Mr. Donaldson was a director of Aetna in the late 1990s, when the company ran into trouble after spending a fortune on acquisitions. In a February 2000 management reorganization, Aetna’s board of directors named him president and chief executive officer. He pleased shareholders with the sale of Aetna’s international and financial services businesses.
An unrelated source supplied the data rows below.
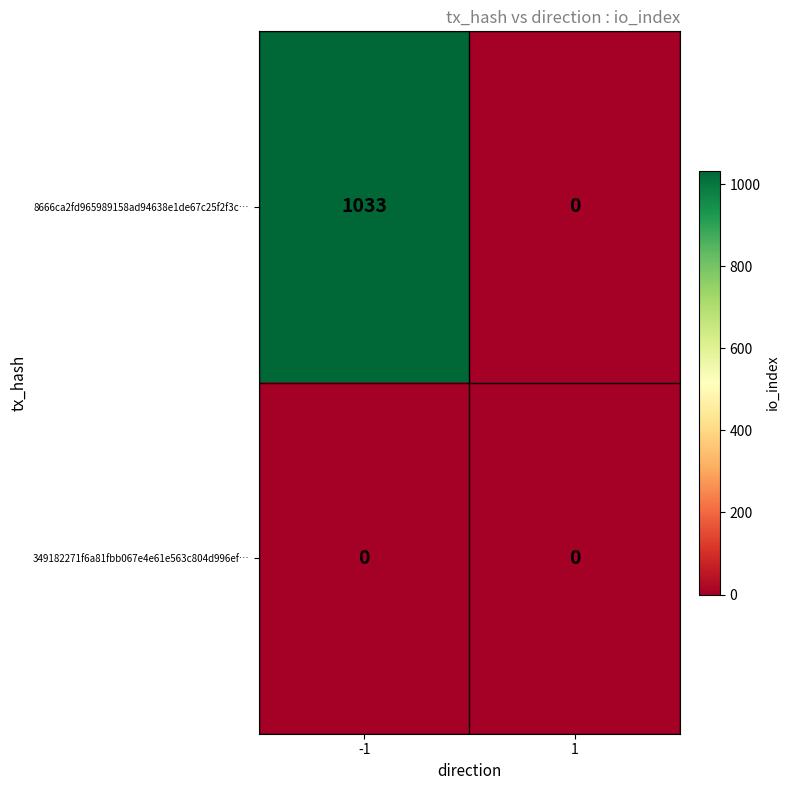

True or false: 349182271f6a81fbb067e4e61e563c804d996ef… has a value of 0 at 1.

True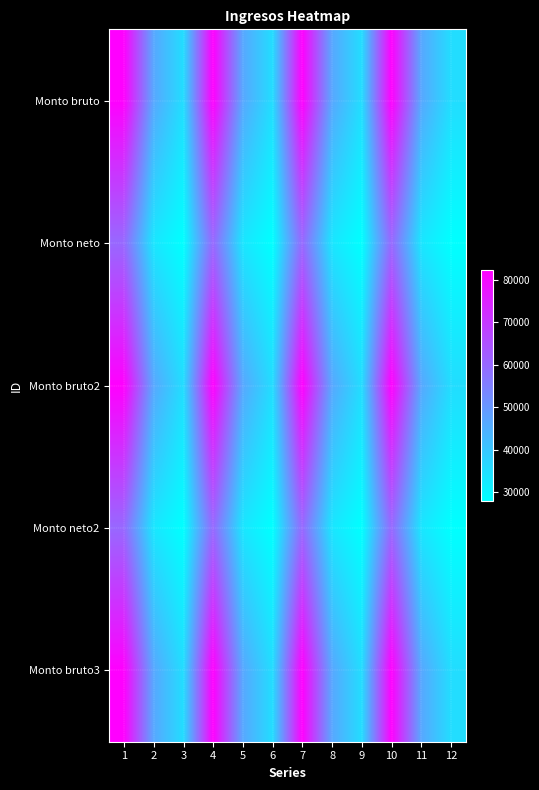

Between 3 and 11, which is larger?

11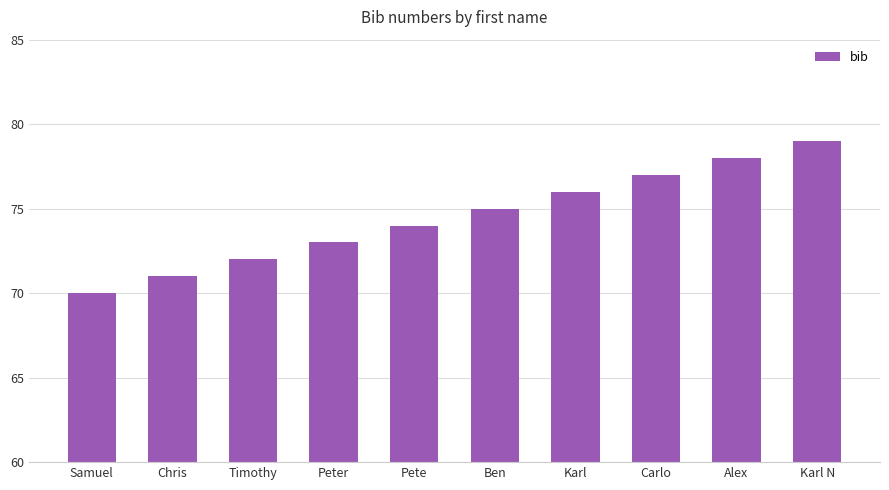

What is the label of the 10th bar from the left?

Karl N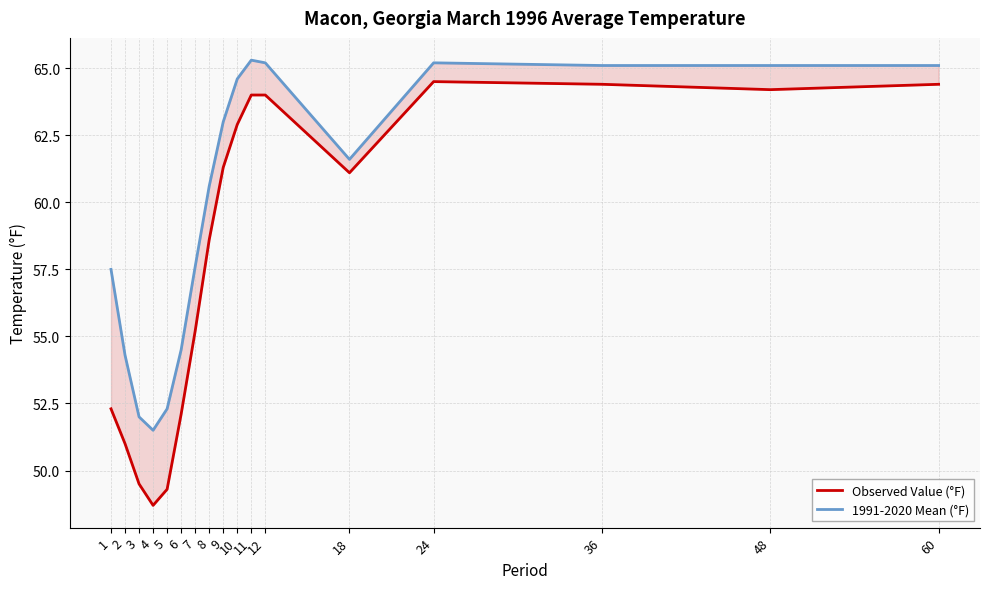

Is this an area chart (filled region under the line)?

No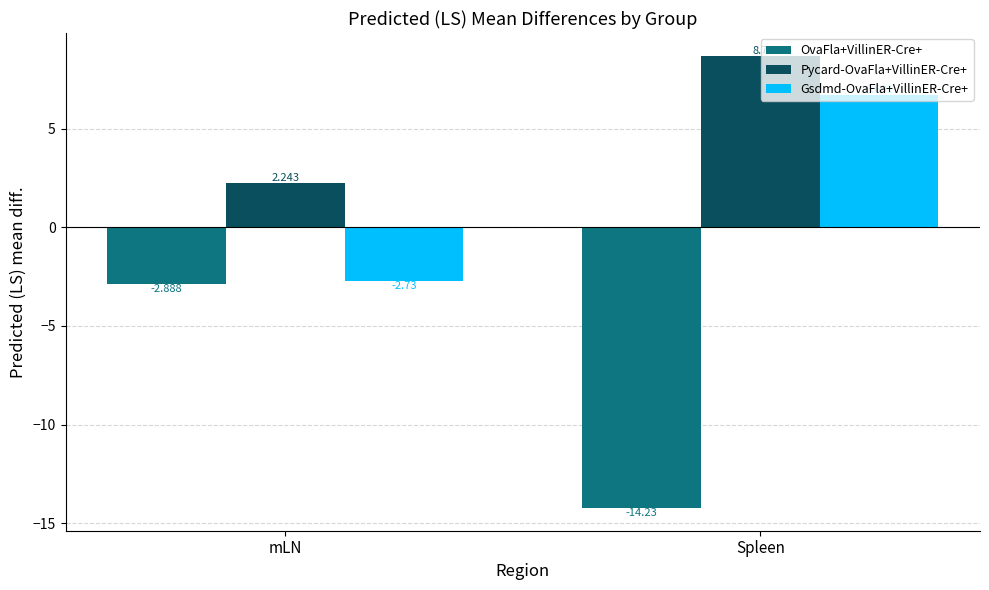

What is the label of the 2nd bar from the left?

Spleen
He was paid about $19 million in salary, bonus and stock options (about $35 million in today’s money) for spending about 13 months working on the Aetna audit.

“My compensation was strongly aligned with shareholder interests,” Donaldson said when asked about such payments during his SEC confirmation hearing before the Senate Banking Committee.

His first wife, Evan (Burger) Donaldson, who ran a nonprofit adoption service, died in 1994. The following year he married Jane Phillips, former director of admissions and internships at Yale’s management school. She survives him. In addition to his son Adam, he is survived by two other children, Matthew and Kimberly Donaldson; and three grandchildren. He lived in the hamlet of Waccabuc, part of Lewisboro, Westchester.

In the Harvard Business School oral history, Donaldson offered advice to all types of leaders: “Why are we doing it this way?” he said, is a question that can be asked about anything.